* _WORK TO COMPLETE_: What is needed is a verbatim copy of the data, minus the pictures.

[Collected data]
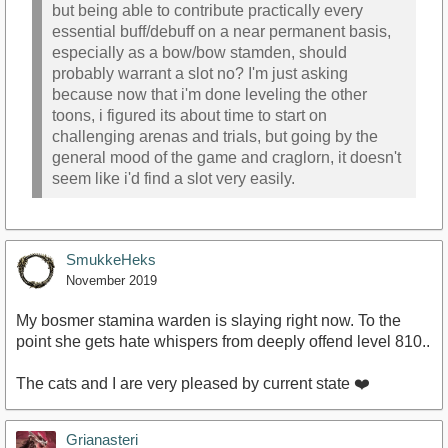
but being able to contribute practically every
essential buff/debuff on a near permanent basis,
especially as a bow/bow stamden, should
probably warrant a slot no? I'm just asking
because now that i'm done leveling the other
toons, i figured its about time to start on
challenging arenas and trials, but going by the
general mood of the game and craglorn, it doesn't
seem like i'd find a slot very easily.
SmukkeHeks
November 2019
My bosmer stamina warden is slaying right now. To the
point she gets hate whispers from deeply offend level 810..
The cats and I are very pleased by current state ❤️
Grianasteri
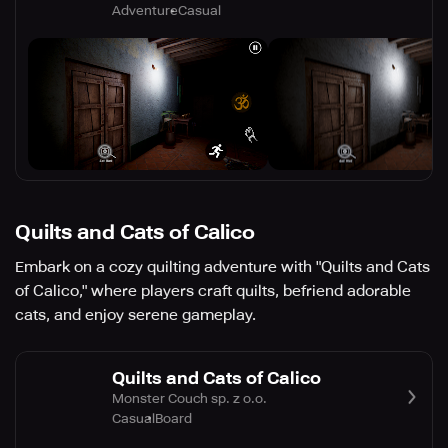
Adventure
Casual
Quilts and Cats of Calico
Embark on a cozy quilting adventure with "Quilts and Cats
of Calico," where players craft quilts, befriend adorable
cats, and enjoy serene gameplay.
Quilts and Cats of Calico
Monster Couch sp. z o.o.
Casual
Board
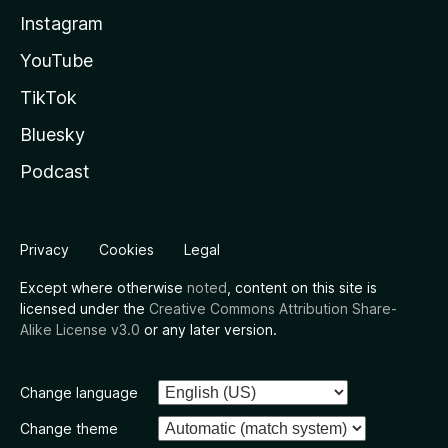
Instagram
YouTube
TikTok
Bluesky
Podcast
Privacy
Cookies
Legal
Except where otherwise
noted
, content on this site is
licensed under the
Creative Commons Attribution Share-
Alike License v3.0
or any later version.
Change language
Change theme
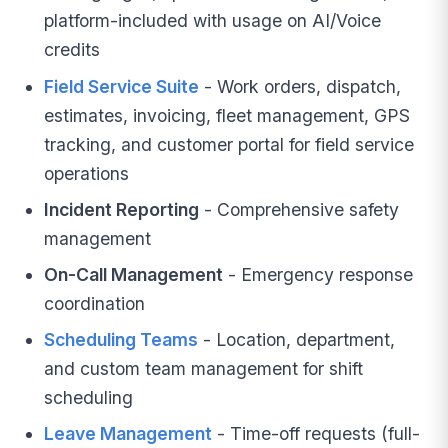
platform-included with usage on AI/Voice
credits
Field Service Suite
- Work orders, dispatch,
estimates, invoicing, fleet management, GPS
tracking, and customer portal for field service
operations
Incident Reporting
- Comprehensive safety
management
On-Call Management
- Emergency response
coordination
Scheduling Teams
- Location, department,
and custom team management for shift
scheduling
Leave Management
- Time-off requests (full-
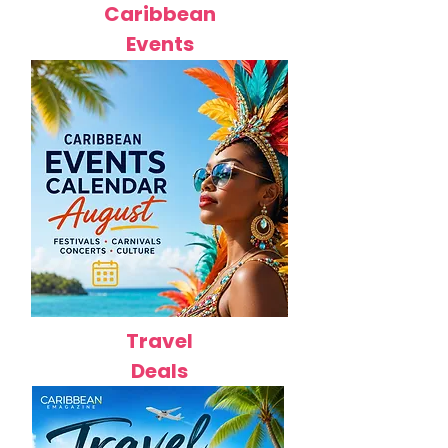
Caribbean
Events
Travel
Deals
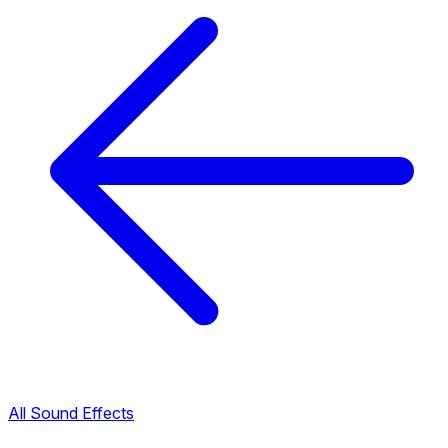
All Sound Effects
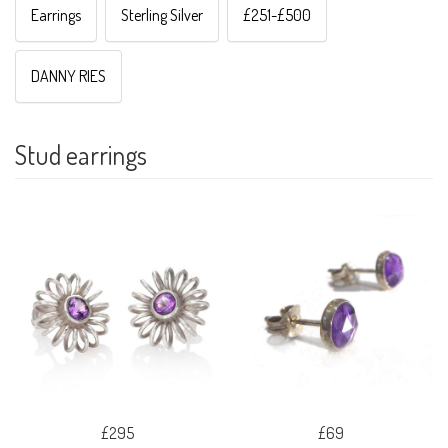
Earrings
Sterling Silver
£251-£500
DANNY RIES
Stud earrings
£295
£69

* _SOLUTION FOR THIS PROBLEM_:
but being able to contribute practically every
essential buff/debuff on a near permanent basis,
especially as a bow/bow stamden, should
probably warrant a slot no? I'm just asking
because now that i'm done leveling the other
toons, i figured its about time to start on
challenging arenas and trials, but going by the
general mood of the game and craglorn, it doesn't
seem like i'd find a slot very easily.
SmukkeHeks
November 2019
My bosmer stamina warden is slaying right now. To the
point she gets hate whispers from deeply offend level 810..
The cats and I are very pleased by current state ❤️
Grianasteri
Adventure
Casual
Quilts and Cats of Calico
Embark on a cozy quilting adventure with "Quilts and Cats
of Calico," where players craft quilts, befriend adorable
cats, and enjoy serene gameplay.
Quilts and Cats of Calico
Monster Couch sp. z o.o.
Casual
Board
Instagram
YouTube
TikTok
Bluesky
Podcast
Privacy
Cookies
Legal
Except where otherwise
noted
, content on this site is
licensed under the
Creative Commons Attribution Share-
Alike License v3.0
or any later version.
Change language
Change theme
platform-included with usage on AI/Voice
credits
Field Service Suite
- Work orders, dispatch,
estimates, invoicing, fleet management, GPS
tracking, and customer portal for field service
operations
Incident Reporting
- Comprehensive safety
management
On-Call Management
- Emergency response
coordination
Scheduling Teams
- Location, department,
and custom team management for shift
scheduling
Leave Management
- Time-off requests (full-
Caribbean
Events
Travel
Deals
All Sound Effects
Earrings
Sterling Silver
£251-£500
DANNY RIES
Stud earrings
£295
£69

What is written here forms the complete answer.